トッテナムで勢い止まらぬソン・フンミン photo/Getty Images
今季タイトルを獲得すれば評価は確固たるものに
アジア史上最高のプレイヤーは誰か。過去にも何度か議論されたことのあるテーマだが、今はトッテナムに所属する韓国代表FWソン・フンミンの評価が急激に上昇している。
昨季までも評価は高かったが、今季は開幕からリーグ戦で10得点と爆発。プレミアリーグを代表するアタッカーとなり、さらに一段評価が上がった印象だ。現在最も良い状態にあるアジア人選手がソン・フンミンなのは間違いない。
しかし「アジア史上最高」となると、他にも候補者はいる。日本からはローマでセリエAのタイトルを獲得したMF中田英寿、アジアカップ2011制覇やワールドカップ3大会連続得点など輝かしい実績を残してきた現ボタフォゴMF本田圭佑、ドルトムント時代にはブンデスリーガを連覇するなど圧巻のパフォーマンスを披露していたMF香川真司。彼らも全盛期の輝きはアジア史上最高に近いものがあった。

2010年代は本田&香川が活躍した photo/Getty Images
5季連続で2桁得点の偉業
欧州での実績を考えると元オーストラリア代表FWハリー・キューウェル、元韓国代表MFパク・チソンも印象的だ。特にタイトルの数ではマンチェスター・ユナイテッドでプレイしていたパク・チソンが圧倒的で、プレミアやチャンピオンズリーグ、クラブワールドカップなどタイトル数で見ればアジア人選手の中では最も欧州で成功したプレイヤーと言っていい。
ただソン・フンミンの場合は得点力がずば抜けており、ここが他のアジア人選手との大きな違いだ。すでにリーグ戦10得点に達したソン・フンミンは、これで5シーズン連続でプレミアリーグ二桁得点を記録したことになる。
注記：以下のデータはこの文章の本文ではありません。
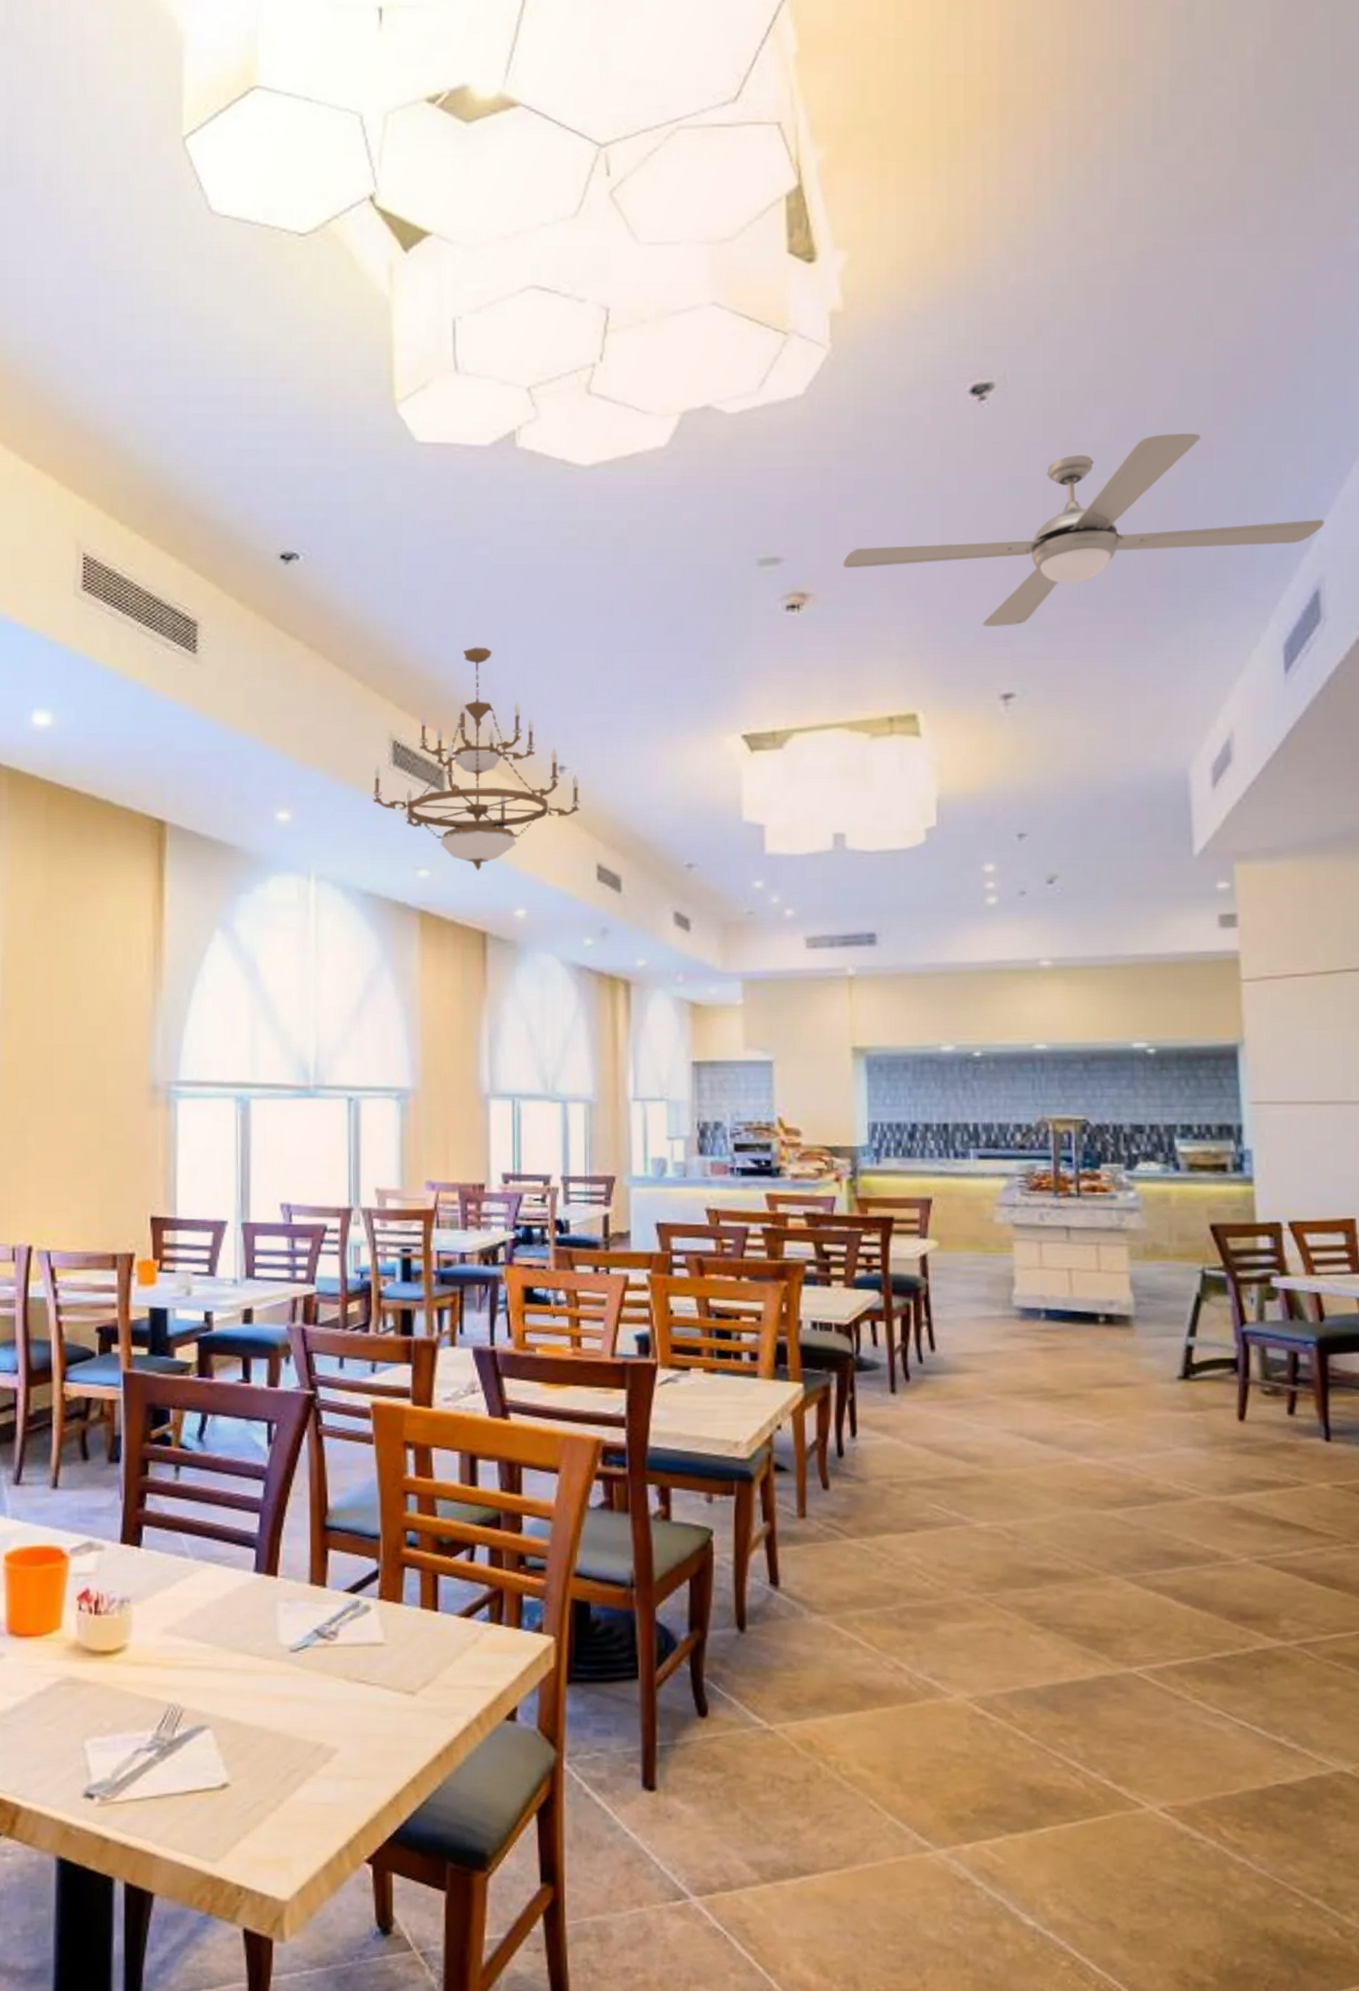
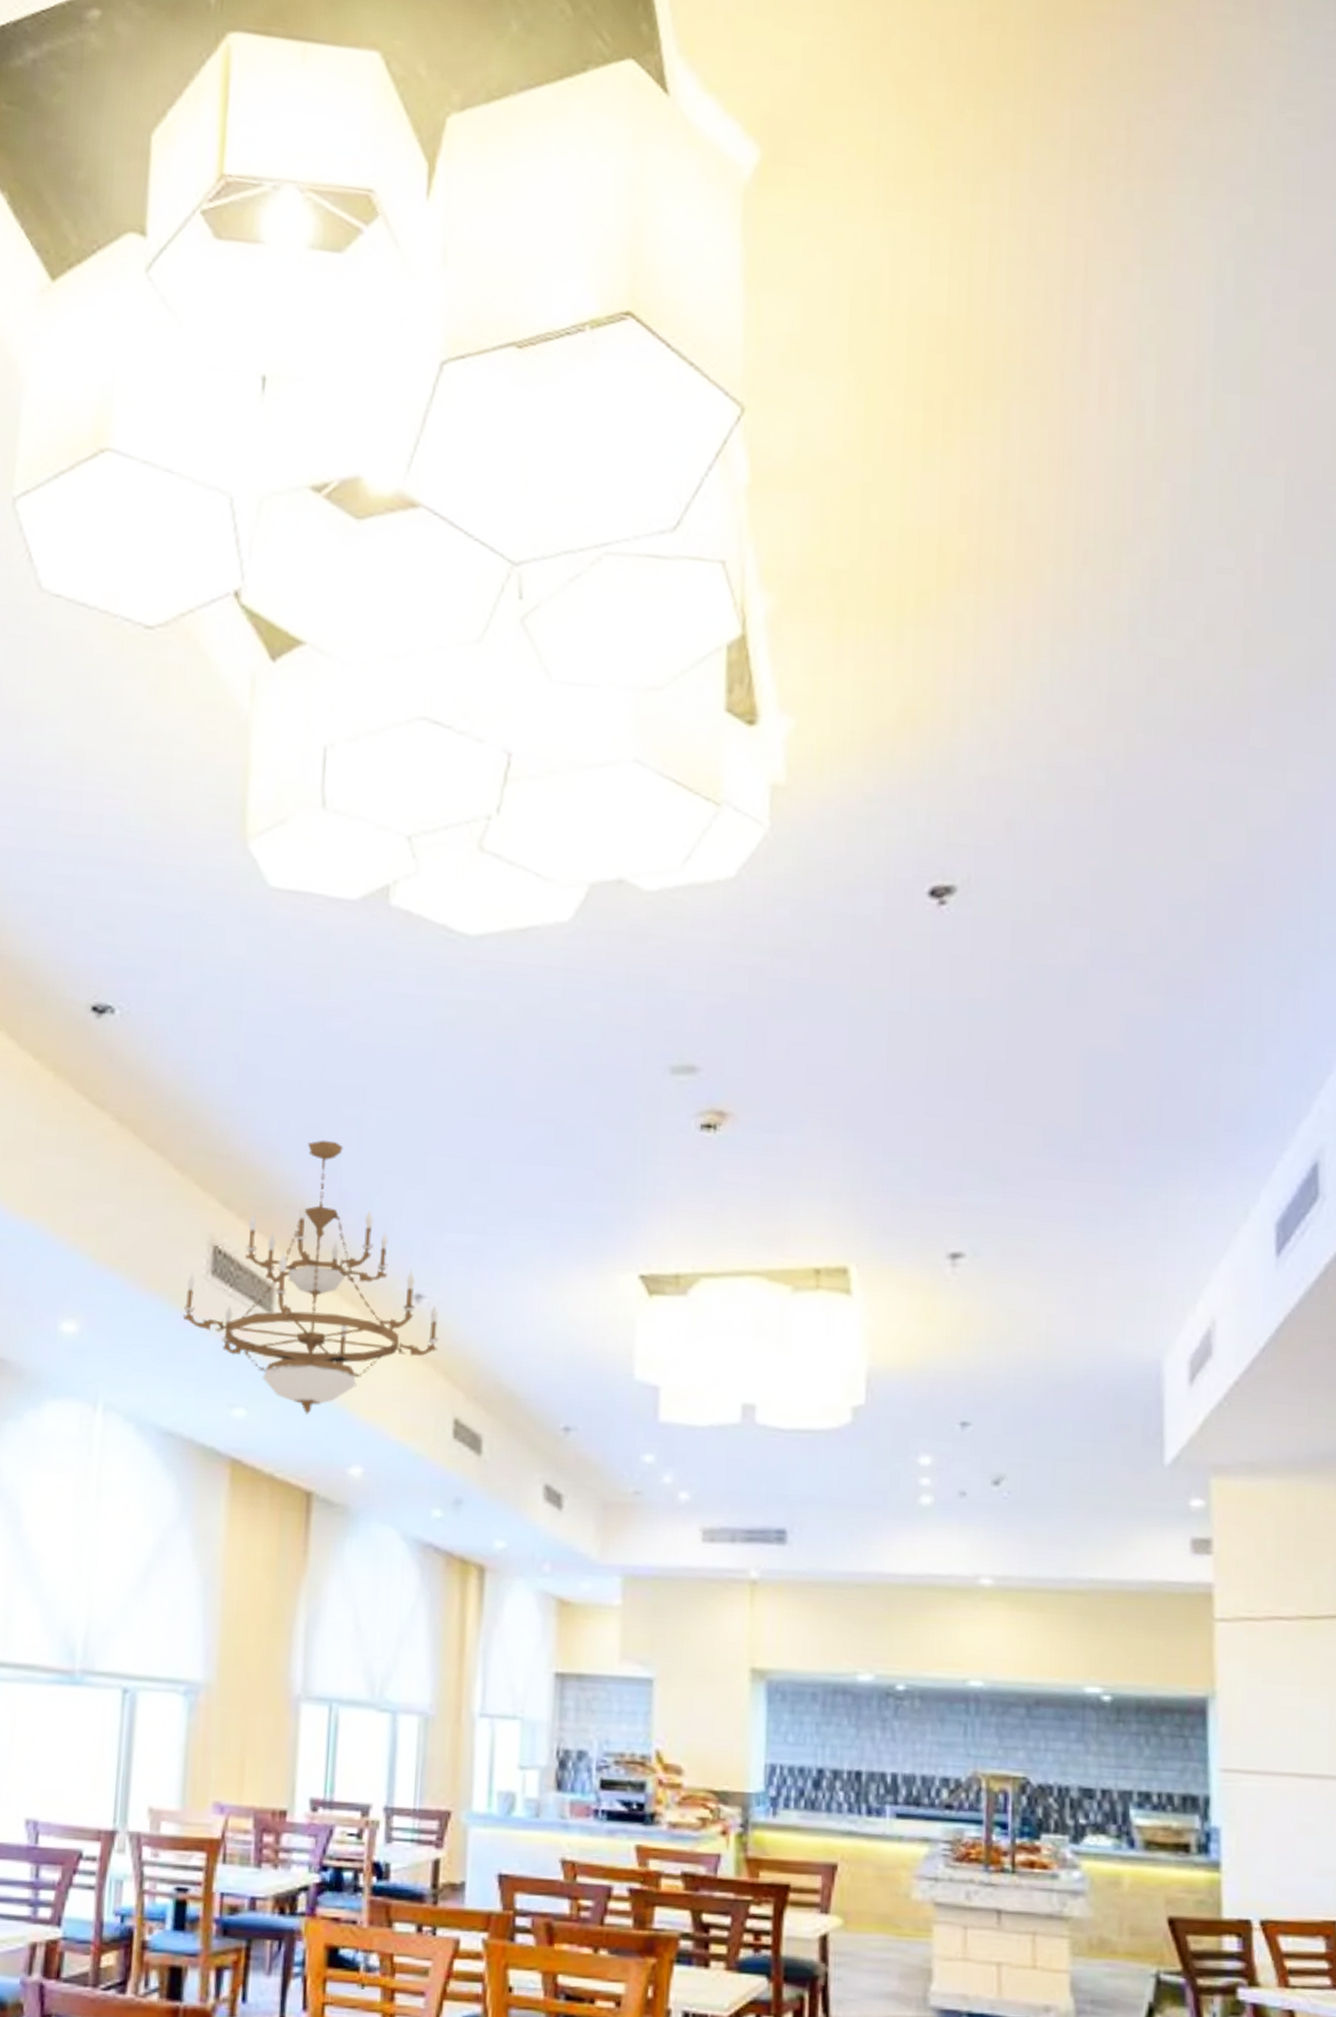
electric fan: present [842,433,1325,626] -> none [769,965,1327,1172]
先輩のパク・チソンはプレミアで8シーズン過ごしたが、二桁得点を記録したことは1度もない。本田もミランで10番を背負ったが、欧州5大リーグで二桁得点は記録できなかった。
香川はブンデスリーガで1度13ゴールを奪ったシーズンがあったが、それでも二桁得点はその1回のみ。プレミアで二桁得点を奪えなかったのはレスター・シティで優勝を経験した岡崎慎司も同じだ。
リーズ・ユナイテッド、リヴァプールでプレイしたキューウェル、エヴァートンなどで活躍した元オーストラリア代表FWティム・ケイヒルでもプレミアでのシーズン連続二桁得点は1度もない。
ソン・フンミンが主にウイングでプレイしている選手だということを考えると、5シーズン連続のリーグ戦二桁得点は称賛すべき数字だ。今季もプレミアリーグ得点王争いにシーズン終盤まで絡む可能性があり、欧州5大リーグでここまでの決定力を披露したアジア人選手も珍しいだろう。スピードや得点力ではソン・フンミンが限りなくNo.1に近い。
しかしアジア史上最高の選手との評価を確実なものとするためには、やはりタイトルが必要だ。トッテナムで今季のプレミアやヨーロッパリーグを制することができれば、アジア史上最高の選手との評価が固まってくるのではないか。
韓国代表でのパフォーマンスが別人のようになってしまうところは少々気になるが、それもトッテナムでの実績でカバーできるだろう。今季が終わったとき、ソン・フンミンの評価がどうなっているのか非常に楽しみだ。